What is needed
Lines in the listing below may contain the word "shows". State how many do, and nothing more.

Supplied records below:

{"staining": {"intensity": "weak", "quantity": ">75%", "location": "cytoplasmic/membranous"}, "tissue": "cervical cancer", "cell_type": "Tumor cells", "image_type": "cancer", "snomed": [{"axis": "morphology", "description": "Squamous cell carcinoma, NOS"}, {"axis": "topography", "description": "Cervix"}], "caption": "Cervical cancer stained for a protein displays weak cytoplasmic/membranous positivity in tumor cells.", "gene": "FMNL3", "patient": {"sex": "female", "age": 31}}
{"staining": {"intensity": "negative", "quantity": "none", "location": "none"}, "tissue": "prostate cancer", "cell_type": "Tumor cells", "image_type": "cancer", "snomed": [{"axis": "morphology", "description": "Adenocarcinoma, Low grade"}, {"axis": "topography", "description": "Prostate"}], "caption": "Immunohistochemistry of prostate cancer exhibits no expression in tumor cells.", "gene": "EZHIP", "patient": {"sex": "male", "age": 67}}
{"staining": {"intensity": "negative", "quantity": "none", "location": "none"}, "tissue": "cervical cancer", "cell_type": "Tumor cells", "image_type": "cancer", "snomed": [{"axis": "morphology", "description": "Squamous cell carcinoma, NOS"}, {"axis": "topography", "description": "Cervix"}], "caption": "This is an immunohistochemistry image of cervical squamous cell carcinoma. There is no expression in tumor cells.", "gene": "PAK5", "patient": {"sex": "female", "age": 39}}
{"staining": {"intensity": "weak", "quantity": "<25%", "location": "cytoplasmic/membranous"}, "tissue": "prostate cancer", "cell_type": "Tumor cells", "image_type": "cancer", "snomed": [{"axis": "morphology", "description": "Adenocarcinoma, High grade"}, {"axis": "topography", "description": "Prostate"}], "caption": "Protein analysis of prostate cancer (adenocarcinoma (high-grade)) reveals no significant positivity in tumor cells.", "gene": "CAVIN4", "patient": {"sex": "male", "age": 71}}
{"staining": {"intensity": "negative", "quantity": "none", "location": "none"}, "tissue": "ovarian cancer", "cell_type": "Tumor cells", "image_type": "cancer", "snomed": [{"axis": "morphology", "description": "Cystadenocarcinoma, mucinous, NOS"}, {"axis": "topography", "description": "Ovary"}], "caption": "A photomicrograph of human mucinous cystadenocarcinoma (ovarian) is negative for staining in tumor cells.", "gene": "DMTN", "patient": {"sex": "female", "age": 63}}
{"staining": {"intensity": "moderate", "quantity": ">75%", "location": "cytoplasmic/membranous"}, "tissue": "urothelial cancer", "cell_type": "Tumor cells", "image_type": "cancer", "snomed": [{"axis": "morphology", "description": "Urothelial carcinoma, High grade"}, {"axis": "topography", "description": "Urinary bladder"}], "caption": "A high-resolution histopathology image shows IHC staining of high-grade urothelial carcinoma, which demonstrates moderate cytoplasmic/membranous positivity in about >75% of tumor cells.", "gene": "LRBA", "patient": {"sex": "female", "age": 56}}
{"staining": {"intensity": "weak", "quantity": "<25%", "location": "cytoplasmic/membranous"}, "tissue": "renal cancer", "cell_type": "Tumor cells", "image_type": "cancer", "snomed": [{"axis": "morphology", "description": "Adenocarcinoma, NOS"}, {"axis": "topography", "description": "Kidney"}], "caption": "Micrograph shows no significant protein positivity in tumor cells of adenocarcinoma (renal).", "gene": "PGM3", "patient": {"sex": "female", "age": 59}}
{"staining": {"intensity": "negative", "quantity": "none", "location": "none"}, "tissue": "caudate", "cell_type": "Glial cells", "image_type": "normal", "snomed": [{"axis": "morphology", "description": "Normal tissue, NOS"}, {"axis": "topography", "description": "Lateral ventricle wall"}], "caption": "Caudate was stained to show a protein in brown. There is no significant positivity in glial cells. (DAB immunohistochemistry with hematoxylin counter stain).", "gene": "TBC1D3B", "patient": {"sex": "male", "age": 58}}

End of Supplied records.

Your response
2